Exercise description
Rewrite everything from the start of the records down to the line containing "Spoken English Course", swapping "Course" for "Program" and leaving everything else unchanged.

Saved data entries
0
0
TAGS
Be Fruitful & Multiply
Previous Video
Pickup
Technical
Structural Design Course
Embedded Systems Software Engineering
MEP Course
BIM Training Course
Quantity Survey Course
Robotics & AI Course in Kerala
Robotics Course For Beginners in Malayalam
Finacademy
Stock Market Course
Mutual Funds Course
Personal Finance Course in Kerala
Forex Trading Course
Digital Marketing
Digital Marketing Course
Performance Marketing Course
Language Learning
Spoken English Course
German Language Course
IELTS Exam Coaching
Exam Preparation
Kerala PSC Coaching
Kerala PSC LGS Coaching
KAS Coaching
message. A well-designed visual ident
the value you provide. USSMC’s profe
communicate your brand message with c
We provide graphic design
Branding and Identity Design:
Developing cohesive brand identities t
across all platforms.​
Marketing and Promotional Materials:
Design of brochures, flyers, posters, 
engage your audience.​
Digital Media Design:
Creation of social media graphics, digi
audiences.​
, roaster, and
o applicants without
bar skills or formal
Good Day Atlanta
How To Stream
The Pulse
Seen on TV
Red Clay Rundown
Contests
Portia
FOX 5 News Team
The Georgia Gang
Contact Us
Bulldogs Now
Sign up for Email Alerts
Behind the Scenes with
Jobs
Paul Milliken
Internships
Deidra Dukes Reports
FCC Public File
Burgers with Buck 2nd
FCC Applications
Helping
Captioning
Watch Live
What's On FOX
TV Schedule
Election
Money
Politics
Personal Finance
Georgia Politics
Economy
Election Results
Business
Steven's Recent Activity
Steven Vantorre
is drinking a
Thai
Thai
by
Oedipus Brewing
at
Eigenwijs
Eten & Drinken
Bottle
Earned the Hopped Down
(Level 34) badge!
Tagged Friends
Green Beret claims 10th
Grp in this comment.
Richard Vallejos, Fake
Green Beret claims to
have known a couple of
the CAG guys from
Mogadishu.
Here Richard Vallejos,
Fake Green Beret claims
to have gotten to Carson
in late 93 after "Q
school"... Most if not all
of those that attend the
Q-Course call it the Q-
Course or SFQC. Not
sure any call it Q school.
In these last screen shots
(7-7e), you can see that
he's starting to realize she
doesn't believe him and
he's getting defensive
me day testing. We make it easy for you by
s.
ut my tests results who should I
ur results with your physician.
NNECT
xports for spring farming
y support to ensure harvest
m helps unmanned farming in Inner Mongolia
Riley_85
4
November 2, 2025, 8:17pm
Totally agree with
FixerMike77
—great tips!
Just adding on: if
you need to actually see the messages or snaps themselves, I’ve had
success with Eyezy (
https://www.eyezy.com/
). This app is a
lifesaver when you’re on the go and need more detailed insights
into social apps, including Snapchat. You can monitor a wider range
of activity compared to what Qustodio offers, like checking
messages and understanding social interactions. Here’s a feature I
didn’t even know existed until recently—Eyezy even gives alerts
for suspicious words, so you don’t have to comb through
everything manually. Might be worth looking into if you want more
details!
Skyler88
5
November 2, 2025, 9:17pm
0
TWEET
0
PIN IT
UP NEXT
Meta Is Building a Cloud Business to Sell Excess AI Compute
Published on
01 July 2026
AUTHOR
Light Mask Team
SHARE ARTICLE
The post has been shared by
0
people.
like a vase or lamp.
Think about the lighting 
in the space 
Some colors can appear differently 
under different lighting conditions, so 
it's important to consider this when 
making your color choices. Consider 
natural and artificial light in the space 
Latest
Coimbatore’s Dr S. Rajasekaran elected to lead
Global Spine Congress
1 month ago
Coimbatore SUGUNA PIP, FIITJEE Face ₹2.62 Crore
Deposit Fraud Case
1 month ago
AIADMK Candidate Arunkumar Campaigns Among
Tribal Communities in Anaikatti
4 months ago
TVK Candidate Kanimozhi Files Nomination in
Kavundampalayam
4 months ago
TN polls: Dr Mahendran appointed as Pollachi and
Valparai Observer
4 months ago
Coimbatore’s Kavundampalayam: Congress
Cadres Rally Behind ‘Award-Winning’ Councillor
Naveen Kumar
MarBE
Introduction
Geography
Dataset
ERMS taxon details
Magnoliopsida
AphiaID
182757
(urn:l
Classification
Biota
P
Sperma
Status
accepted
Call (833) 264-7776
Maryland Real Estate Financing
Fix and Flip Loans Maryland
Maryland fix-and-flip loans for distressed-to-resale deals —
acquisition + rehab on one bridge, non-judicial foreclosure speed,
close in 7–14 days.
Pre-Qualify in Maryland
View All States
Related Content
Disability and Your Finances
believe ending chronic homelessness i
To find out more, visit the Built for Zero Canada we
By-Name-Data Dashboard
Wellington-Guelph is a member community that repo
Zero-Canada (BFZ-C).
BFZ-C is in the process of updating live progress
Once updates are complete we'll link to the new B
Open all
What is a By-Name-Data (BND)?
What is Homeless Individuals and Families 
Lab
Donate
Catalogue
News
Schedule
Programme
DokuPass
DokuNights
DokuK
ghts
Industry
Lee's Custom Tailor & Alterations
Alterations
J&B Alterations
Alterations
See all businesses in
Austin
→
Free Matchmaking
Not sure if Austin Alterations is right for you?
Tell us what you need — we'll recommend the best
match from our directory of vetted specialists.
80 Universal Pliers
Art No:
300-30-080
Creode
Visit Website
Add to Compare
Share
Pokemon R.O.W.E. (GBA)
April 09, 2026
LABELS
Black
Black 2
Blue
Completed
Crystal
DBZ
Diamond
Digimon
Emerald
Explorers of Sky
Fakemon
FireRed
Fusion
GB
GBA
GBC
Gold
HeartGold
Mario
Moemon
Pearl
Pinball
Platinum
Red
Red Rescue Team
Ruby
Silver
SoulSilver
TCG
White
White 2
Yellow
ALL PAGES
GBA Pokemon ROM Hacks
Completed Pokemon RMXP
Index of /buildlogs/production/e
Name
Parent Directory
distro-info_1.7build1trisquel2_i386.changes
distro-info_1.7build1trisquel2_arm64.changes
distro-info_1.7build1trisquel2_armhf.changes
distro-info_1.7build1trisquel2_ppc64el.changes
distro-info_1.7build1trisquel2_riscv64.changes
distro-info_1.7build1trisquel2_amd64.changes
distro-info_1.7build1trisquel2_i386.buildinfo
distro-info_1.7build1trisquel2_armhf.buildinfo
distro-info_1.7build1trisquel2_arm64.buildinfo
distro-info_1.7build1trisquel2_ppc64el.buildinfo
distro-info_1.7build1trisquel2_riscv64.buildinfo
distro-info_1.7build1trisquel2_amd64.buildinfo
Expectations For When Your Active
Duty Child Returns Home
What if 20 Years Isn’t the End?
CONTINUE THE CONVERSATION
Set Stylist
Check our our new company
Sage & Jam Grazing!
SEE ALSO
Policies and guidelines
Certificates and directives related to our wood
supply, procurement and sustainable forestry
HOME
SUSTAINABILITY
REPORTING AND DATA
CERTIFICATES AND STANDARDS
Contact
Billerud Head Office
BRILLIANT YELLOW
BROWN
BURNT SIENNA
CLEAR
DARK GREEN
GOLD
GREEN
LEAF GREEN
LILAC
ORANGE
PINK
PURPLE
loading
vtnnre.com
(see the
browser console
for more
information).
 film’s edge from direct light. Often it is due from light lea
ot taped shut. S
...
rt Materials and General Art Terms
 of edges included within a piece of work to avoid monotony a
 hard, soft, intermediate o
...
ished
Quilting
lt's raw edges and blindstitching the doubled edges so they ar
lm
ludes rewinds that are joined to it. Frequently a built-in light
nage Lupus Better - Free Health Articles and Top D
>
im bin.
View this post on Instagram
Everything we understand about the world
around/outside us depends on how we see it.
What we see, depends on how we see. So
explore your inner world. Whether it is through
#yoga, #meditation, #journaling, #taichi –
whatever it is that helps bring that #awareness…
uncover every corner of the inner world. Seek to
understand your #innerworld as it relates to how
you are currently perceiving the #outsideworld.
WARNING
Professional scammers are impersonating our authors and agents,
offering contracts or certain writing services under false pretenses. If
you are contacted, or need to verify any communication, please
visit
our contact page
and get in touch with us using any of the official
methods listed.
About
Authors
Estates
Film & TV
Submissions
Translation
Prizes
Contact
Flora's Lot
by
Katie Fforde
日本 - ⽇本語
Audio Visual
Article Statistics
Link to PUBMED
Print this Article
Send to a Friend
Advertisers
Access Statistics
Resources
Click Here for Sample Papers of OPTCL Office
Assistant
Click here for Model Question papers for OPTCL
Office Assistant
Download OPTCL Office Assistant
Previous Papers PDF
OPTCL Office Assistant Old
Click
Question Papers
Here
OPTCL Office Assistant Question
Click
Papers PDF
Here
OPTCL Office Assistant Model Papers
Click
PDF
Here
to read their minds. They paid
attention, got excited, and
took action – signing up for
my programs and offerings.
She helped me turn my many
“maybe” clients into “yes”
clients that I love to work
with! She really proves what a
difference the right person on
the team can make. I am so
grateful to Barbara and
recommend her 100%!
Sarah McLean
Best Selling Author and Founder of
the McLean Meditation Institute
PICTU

Task output
0
0
TAGS
Be Fruitful & Multiply
Previous Video
Pickup
Technical
Structural Design Program
Embedded Systems Software Engineering
MEP Program
BIM Training Program
Quantity Survey Program
Robotics & AI Program in Kerala
Robotics Program For Beginners in Malayalam
Finacademy
Stock Market Program
Mutual Funds Program
Personal Finance Program in Kerala
Forex Trading Program
Digital Marketing
Digital Marketing Program
Performance Marketing Program
Language Learning
Spoken English Program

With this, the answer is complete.